I spent most of the time in the historic university town of Salamanca (the image here is Salamanca’s Plaza Mayor). When I left for Spain, I had two goals: to take more photographs than I do at a typical wedding (easily achieved), and, as a photographic topic, to take lots of pictures of ceilings. It might sound like a strange theme, but the churches have marvelous, vaulted ceilings, each different, with crisscrossing arches. So I was always looking up.
Other themes emerged, sometimes conscious, such as deciding to shoot Salamanca at night. The stone from which most of Salamanca’s historic buildings are chiseled have a yellow hue, and the city officials have recently made the excellent decision of replacing the white lights used to illuminate the buildings at night, with amber ones. The buildings are beautifully lit, and the amber is gives the city a unity, and the buildings look as if they were built from gold. I love Salamanca at night.
Other themes emerged unconsciously. When I got home, I noticed pictures of staircases, over and over. I don’t know for sure what these staircases evoked in me–transition, possibility, timelessness; or maybe I just liked the lines. In any case, I ended up with lots of pictures of stairways.
Most of the pictures were taken in Salamanca, though some were from excursions to Valladolid and a few small towns. I’ve included the file names, which hopefully will help a little if you are interested in knowing what you are seeing.

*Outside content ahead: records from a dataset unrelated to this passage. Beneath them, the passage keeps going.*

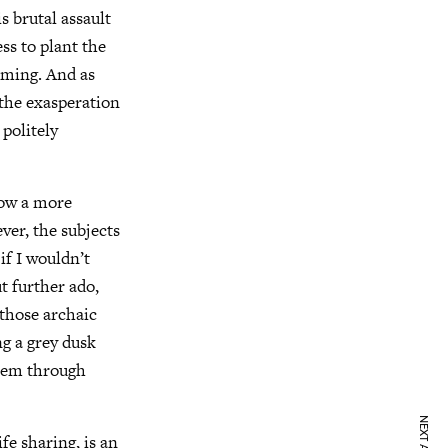
s brutal assault
ss to plant the
oaming. And as
 the exasperation
 politely
how a more
ver, the subjects
if I wouldn’t
t further ado,
 those archaic
ng a grey dusk
them through
fe sharing, is an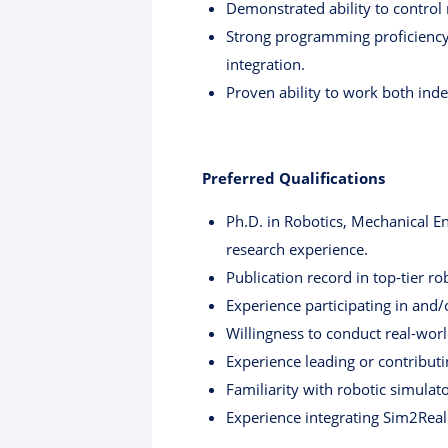
Demonstrated ability to control 
Strong programming proficiency 
integration.
Proven ability to work both inde
Preferred Qualifications
Ph.D. in Robotics, Mechanical En
research experience.
Publication record in top-tier ro
Experience participating in and
Willingness to conduct real-worl
Experience leading or contributi
Familiarity with robotic simulato
Experience integrating Sim2Real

I’ve divided the galleries into categories to make the images more accessible (click on the category name at the top left). The categories are not neat, sometimes overlapping. I put the pictures of the cathedral ceiling, for instance, in the cathedral folder, not the ceiling folder. I had lots of little choices like this. It disturbs my sense of tight organization, but seems appropriate for a city as vibrant and diverse and multifaceted as Salamanca.